Presidents Bill Clinton and George W. Bush never faced a pandemic, but both came to understand what a major global health crisis could mean for the United States, and each took steps to prepare. Through interviews with former high-ranking officials — including Kenneth Bernard, Tommy Thompson, Mike Leavitt and Frances Townsend — ‘Fair warning’ documents Clinton’s creation of the Strategic National Stockpile in 1999, Bush’s response to outbreaks of SARS and avian flu, and the passage of the Pandemic and All Hazards Preparedness Act in 2006, which fast-tracked the production of future vaccines.
President Barack Obama put pandemic preparedness to the side upon taking office, focusing instead on an economy in free fall. But the 2009 outbreak of H1N1, the first flu pandemic in 40 years, made health security an urgent priority for his administration; later, it would confront the emergence of Ebola in West Africa. Through interviews with former top officials — including Dennis Carroll, Nicole Lurie, Ron Klain and Chris Kirchhoff — ‘Guided by the science’ portrays a White House that quickly gained critical expertise and that left behind a pandemic playbook for the next administration to draw upon.
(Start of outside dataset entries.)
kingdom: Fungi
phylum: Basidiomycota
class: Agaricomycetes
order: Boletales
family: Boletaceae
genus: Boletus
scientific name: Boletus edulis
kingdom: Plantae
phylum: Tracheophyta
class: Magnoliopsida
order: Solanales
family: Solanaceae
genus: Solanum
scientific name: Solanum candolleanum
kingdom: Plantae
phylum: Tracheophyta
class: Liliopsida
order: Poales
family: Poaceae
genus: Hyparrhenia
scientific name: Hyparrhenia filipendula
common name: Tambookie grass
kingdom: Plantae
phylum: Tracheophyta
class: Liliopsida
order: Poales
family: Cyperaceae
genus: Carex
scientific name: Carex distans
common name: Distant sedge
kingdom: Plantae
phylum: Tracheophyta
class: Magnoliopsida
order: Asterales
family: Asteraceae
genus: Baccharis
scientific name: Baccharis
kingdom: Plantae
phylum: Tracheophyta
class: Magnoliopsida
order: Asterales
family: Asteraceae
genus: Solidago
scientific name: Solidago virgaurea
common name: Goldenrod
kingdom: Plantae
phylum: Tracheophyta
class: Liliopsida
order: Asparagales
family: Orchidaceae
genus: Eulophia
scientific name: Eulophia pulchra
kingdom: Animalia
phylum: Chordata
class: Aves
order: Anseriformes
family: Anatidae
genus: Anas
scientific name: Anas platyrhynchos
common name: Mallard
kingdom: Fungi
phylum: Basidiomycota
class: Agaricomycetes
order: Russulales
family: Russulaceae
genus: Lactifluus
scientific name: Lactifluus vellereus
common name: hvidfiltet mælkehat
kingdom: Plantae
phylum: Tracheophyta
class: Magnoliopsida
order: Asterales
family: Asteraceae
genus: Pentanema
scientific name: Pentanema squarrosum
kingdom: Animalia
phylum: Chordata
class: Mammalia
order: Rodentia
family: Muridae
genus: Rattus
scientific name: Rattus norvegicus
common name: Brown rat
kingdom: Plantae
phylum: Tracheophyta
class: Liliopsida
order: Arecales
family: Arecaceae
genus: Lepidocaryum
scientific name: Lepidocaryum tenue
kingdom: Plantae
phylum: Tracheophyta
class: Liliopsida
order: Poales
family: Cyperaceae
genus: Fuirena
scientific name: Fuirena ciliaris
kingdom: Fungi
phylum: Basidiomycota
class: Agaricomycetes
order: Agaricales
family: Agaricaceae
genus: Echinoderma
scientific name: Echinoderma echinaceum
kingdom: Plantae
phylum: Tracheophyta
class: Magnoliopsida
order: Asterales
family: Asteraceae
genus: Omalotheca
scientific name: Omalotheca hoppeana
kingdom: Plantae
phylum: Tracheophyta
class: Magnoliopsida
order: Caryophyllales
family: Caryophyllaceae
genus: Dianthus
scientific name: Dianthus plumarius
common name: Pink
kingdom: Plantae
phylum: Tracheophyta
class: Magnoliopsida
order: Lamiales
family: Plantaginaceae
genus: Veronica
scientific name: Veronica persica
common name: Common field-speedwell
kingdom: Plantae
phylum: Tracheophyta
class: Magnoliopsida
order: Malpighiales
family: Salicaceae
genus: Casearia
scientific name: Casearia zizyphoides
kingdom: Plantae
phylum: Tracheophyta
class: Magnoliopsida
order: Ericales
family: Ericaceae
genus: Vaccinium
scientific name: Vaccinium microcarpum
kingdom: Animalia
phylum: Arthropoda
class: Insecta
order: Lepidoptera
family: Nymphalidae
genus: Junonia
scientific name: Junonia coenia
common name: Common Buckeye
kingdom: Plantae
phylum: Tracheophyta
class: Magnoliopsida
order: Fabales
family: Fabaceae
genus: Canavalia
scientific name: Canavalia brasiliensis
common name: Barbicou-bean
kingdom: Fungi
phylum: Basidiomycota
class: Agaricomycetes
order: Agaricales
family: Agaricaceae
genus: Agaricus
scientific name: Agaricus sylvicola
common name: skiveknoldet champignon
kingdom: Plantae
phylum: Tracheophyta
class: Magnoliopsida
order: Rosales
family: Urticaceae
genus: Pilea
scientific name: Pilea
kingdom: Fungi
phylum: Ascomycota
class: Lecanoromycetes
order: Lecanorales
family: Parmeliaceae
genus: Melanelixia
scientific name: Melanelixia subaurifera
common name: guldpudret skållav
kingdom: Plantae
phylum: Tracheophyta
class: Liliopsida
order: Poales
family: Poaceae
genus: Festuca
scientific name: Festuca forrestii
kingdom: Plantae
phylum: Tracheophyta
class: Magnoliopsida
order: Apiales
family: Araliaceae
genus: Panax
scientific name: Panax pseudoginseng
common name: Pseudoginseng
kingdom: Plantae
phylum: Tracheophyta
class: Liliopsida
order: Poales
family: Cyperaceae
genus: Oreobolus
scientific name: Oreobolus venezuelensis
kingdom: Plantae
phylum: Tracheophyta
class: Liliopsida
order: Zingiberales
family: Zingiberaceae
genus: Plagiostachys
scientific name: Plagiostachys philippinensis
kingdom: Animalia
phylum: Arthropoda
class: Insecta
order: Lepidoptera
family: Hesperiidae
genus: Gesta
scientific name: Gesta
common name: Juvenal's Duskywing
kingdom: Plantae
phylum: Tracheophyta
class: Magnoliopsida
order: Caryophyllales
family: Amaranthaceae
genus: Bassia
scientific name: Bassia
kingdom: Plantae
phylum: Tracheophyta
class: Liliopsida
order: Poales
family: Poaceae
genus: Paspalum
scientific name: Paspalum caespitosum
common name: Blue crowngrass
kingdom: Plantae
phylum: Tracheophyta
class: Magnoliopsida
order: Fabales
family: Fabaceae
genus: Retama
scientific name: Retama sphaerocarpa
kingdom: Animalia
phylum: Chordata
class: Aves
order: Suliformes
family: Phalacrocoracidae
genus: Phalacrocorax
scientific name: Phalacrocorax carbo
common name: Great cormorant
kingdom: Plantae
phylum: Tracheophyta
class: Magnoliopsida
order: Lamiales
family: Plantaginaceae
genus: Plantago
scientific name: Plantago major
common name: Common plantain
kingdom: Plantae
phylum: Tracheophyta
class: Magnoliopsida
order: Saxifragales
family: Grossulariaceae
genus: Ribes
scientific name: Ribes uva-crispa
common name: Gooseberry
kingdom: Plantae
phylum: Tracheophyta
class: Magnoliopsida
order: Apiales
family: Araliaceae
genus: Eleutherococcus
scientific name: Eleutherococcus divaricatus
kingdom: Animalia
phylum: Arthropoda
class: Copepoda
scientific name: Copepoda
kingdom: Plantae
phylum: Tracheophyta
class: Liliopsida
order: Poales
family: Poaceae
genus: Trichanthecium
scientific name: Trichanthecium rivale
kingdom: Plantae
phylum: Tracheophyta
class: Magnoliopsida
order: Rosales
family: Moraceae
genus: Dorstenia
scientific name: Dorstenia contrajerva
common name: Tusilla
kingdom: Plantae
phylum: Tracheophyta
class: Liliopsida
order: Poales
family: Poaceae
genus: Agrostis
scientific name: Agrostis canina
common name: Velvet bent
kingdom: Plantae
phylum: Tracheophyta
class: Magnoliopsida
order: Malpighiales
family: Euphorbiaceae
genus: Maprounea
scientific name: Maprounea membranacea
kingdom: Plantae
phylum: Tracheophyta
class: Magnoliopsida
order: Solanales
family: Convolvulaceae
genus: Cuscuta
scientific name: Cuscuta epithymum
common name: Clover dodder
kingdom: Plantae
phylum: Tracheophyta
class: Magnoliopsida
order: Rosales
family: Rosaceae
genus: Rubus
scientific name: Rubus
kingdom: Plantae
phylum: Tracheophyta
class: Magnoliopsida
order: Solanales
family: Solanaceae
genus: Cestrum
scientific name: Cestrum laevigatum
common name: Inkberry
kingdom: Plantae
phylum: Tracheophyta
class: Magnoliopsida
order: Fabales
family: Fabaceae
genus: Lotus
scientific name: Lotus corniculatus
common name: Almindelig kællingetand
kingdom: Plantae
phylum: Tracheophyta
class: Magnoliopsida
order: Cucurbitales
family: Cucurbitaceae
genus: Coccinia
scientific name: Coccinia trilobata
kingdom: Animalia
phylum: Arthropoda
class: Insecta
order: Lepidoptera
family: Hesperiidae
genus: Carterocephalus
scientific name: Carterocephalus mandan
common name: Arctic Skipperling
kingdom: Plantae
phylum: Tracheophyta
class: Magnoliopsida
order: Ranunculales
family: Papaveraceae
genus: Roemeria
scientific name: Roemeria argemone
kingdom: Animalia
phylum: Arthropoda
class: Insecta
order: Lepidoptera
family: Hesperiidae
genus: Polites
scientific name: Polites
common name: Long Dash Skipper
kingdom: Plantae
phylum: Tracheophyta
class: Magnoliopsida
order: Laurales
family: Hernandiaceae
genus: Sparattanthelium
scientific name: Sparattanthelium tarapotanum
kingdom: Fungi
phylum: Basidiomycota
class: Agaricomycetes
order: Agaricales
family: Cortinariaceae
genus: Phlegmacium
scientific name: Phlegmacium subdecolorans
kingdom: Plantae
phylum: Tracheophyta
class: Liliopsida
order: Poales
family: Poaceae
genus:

Despite decades of warnings and preparation, President Trump has claimed that the novel coronavirus “came out of nowhere.” He downplayed the coronavirus as it began to take hold in the United States, disregarding the advice of experts and politicizing a health crisis. Through interviews with former Trump administration officials Mark Harvey and Olivia Troye, along with Washington Post reporters Dan Balz and Yasmeen Abutaleb, ‘Playing it down’ explores why the White House was slow to respond to the pandemic, and the far-reaching consequences of its inaction. After months of mixed messages, contradictory policies, divisive rhetoric — and more than 225,000 deaths — the president continues to insist the virus will one day disappear.